Livro de Arquitetura para crianças - de todas as idades

Casas. Passear pelo mundo fascinante da Arquitetura conhecendo casas de arquitetos. Já falei sobre isso quando descrevi um livro delicioso - Pela casa se conhece o dono. Daquela vez a motivação foi o fim de uma editora. E agora o que me levou a adquirir o Casa Cadabra foi algo que tenho feito muito esse ano: apoiar iniciativas independentes. Tenho participado de muitos financiamentos coletivos. E isso me tem dado muita satisfação. Além de belas leituras. 

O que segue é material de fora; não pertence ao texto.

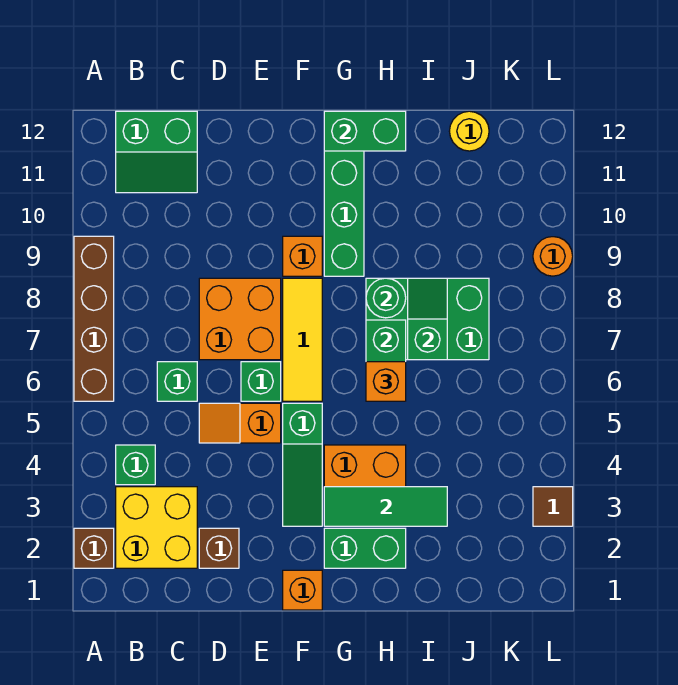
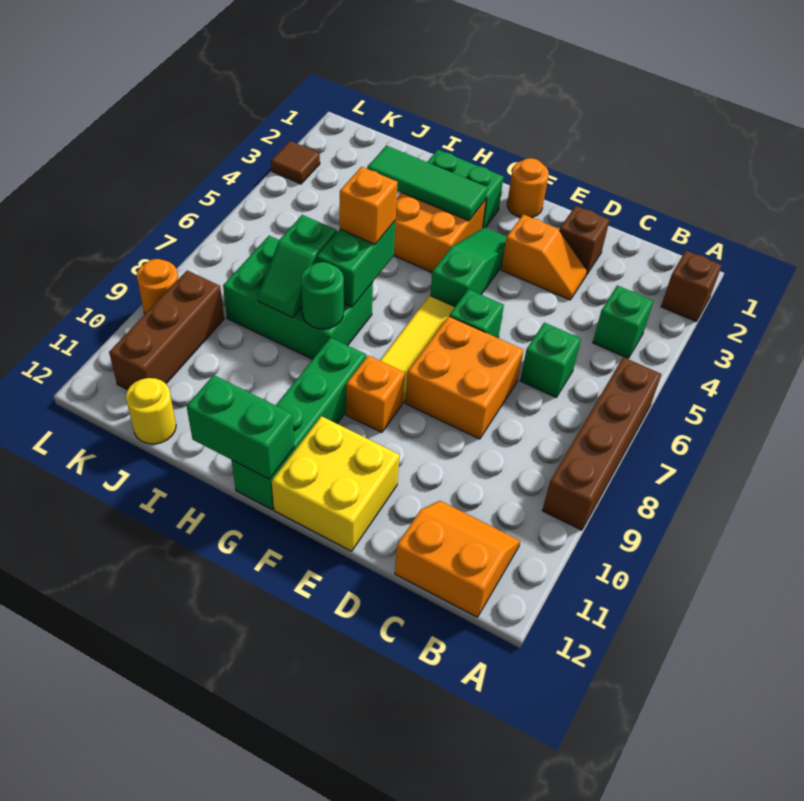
yellow 2x2 brick [116,487,197,568] -> yellow 2x2 brick moved to [272,416,399,551]
green 2x2 slope [116,111,197,193] -> orange 2x2 slope [395,501,520,617]
orange 1x2 slope [199,403,281,443] -> orange 1x2 slope moved to [501,214,587,300]
orange 1x1 brick [283,570,322,610] -> orange 1x1 round brick [507,158,549,218]
none -> brown 1x3 brick [109,270,224,390]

O livro é uma iniciativa de três mulheres: a jornalista Bianca Antunes, a arquiteta Simone Sayegh e a designer Carolina Hernandes, responsável pelas ilustrações.
Quem vive o mundo arquitetônico é geralmente um apaixonado pelo tema. Mas para os que não são profissionais da área, mas vivem em casas e cidades, e sabem o quanto o espaço é importante em suas vidas, conhecer mais sobre o tema é sempre fascinante.

Imaginem então se a Arquitetura fosse ensinada às crianças. Se as casas de grandes arquitetos e arquitetas fossem ensinadas em salas de aula. Se os espaços urbanos fossem vistos, sentidos e percebidos desde pequenos...quem sabe o quanto isso resultaria em maiores cuidados e maiores exigências.
Aprender brincando. Crianças de todas as idades podem viajar nesse mundo com grande prazer. 
"A qualidade do espaço pode mudar comportamentos, melhorar a convivência entre as pessoas, aumentar percepções e a apropriação do próprio espaço, desde a pequena escala da casa. Alerta disso, a criança cresce e cria, também, a consciência crítica em relação à cidade." (Ed. Pistache)
 Além da leitura gostosa que vou iniciar agora, fica a alegria de ter ajudado a realizar sonhos. Esse trabalho conjunto de apoios tem feito muitas obras saírem do campo dos sonhos e ideias para a realidade. E isso é muito bom!